The Road to Carbon Neutral
In September 2022, we officially became carbon neutral, double offset our emissions and met with ClimatePartner for a kick-off call to begin discussions about round two of our corporate carbon footprint calculation.
It hasn’t all been plain sailing but we got there in the end and I wanted to share our journey with anyone who might be in a similar position, to give you an idea of what it takes to get there. I’ll tell you about who we partnered with, how we collected our data and how we’re now able to say we’re carbon neutral.
I’m not an expert by any means but the Road to Carbon Neutral can be a long and winding one and I know I was grateful for the help I received along the way.
So, to tell you about our Road to Carbon Neutral, we need to go back to the beginning, June 2021…
The Training Arena…
I am a fierce advocate of the environment and sustainability and, luckily for me, our COO, Eddie, felt similarly compelled to take action. So, in June 2021 we launched a Sustainability Committee headed up by myself and made up of a small group of Sustainability Advocates from across the business, from our CEO to Junior team members and everything in between.
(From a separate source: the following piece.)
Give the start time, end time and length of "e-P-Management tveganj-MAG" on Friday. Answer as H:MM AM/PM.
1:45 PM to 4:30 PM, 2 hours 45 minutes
My first task was to write a Sustainability Pledge, setting out our intention for Coatsink to be “mindful of our environmental impacts, to act more sustainably as a team, and give back to a planet that has given us all so much.” Fellow Advocate and Brand Strategy Manager, Ray kindly turned it into a blog for us.
We tackled some easy stuff first like launching an internal Sustainability Channel; a dedicated space for all things environmental where we can learn, share knowledge, advice and encouragement about sustainable living, make suggestions and come up with ideas.
Ray and I joined the Ukie Sustainability Group to become part of a wider network of games industry professionals helping to shape the collective industry approach to tackling climate change.
We launched a cycle scheme, relaunched our metro pass scheme and promised to be mindful of the environment when giving back to our team. (We now always opt for packaging free, earth conscious options for our t-shirts, we try to get creative with gifts like introducing an extra holiday for birthdays instead of just another “thing”, we gave staff mini christmas trees last Christmas and ran a competition to see who could be the most creative in decorating it sustainably, alongside donating to the National Trust to plant a tree for every team member we have). We chose the Ocean Cleanup as one of our four charities to support during our year long Coatsink10 celebrations and raised a total of £5k, doubled to £10k by Coatsink, split evenly between the four charities.
We had fun organising this stuff and it made us feel like we were accomplishing something but, all the while, the thought of calculating our corporate carbon footprint and becoming carbon neutral loomed large in the background.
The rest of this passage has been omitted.